I don’t think your definition of “hope” would conflict with my using the word in relation to events or actions I cannot control.
To me, the ultimate test of an “expert” is whether that person is able accurately to predict results in his/her alleged area of expertise. (Obviously, that test disqualifies economists and virtually all the talking heads you see on TV.)
When I write a campaign for a client, I don’t hope it works. If I’ve done my homework and they’ve given me enough accurate information, I know it will work — unless they decide to “tweak” the script themselves, in which case all bets are off.
Example: The “Dentist” commercial we syndicate always produces immediate results. So I was puzzled when one dentist called me to report that while the campaign was generating some response, the volume was disappointing. Turns out he took the 30-second spot — the one that always works — and added another 30 seconds to it, offering a free weekend vacation certificate to anyone responding to the commercial.

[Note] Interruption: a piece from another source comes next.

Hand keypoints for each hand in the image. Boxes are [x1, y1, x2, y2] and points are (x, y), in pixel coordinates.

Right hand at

So I don’t “hope” my radio campaigns work. But I do hope my clients get their money’s worth by trusting me as the expert who predicts that if they run what I give them, they’ll get results.
In one of my Radio Advertising Letters, I can share a technique or principle that I know is valuable, that works. But whether any individual subscriber thinks that principle or that particular issue is worth reading? I can’t predict.
But I hope they do.
Comments on this entry are closed.
I understand your feelings Dan. So often when we create a radio commercial for one of our clients, it will come back “fixed”. I mean that in the same way that you would say you had your dog “fixed”. We now have something that looks almost the same, but it can’t produce anything! – Jimmy Harris, Harris Communications, Inc.

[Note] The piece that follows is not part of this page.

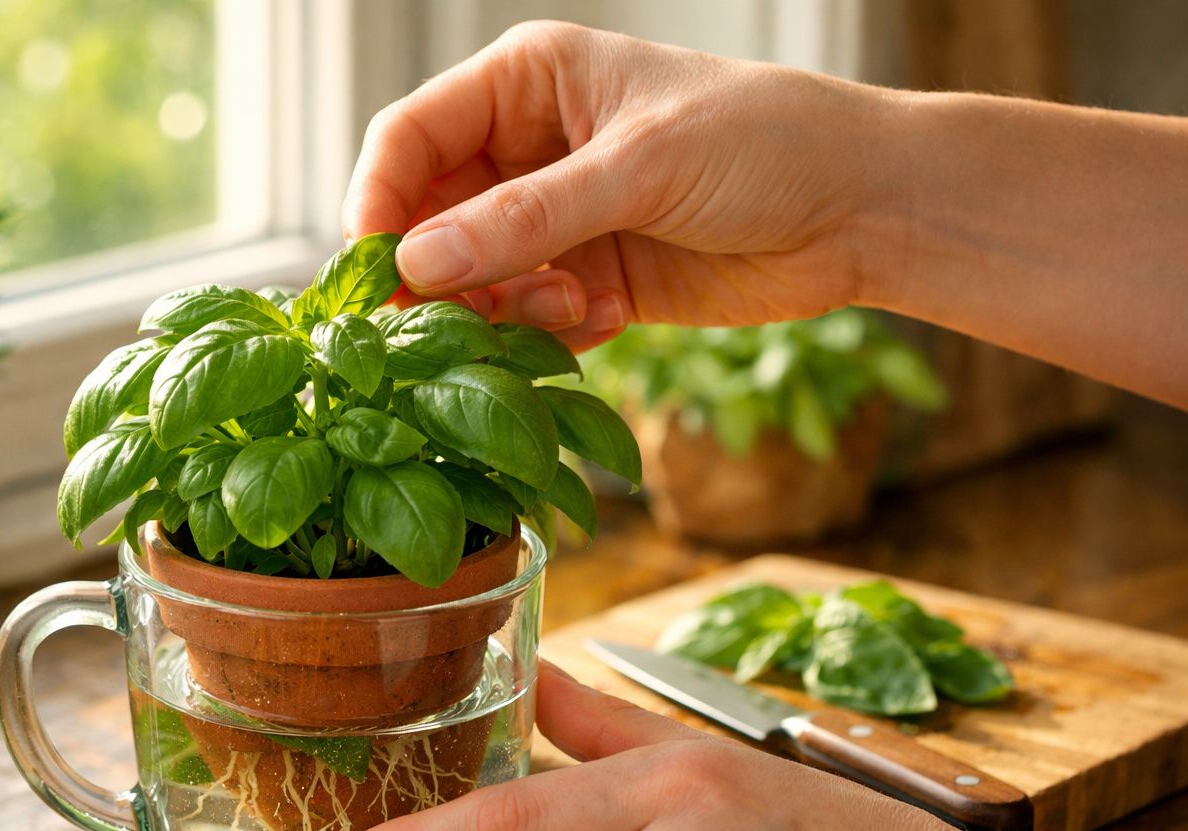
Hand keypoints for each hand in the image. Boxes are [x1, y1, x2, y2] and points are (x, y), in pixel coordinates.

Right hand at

Art, tell me that comment was tongue in cheek. You are asking THE Dan O’Day to change a seven syllable emotive byline into a seventeen syllable grammatically correct statement of fact? You’ve got to be joking, surely?
We have a series of billboards here in New Zealand advertising ‘Tui’ beer. They have a well known lie on left side – e.g. the cheque’s in the mail – and YEAH RIGHT! on the right side. Surely your comment deserves to go on a Tuis billboard.
Meet the most pro-programming sales person ever! Me. I so totally get it. If the station sound sucks, then listeners leave us, if listeners leave us, advertisers leave us…That doesn’t get any of us a raise.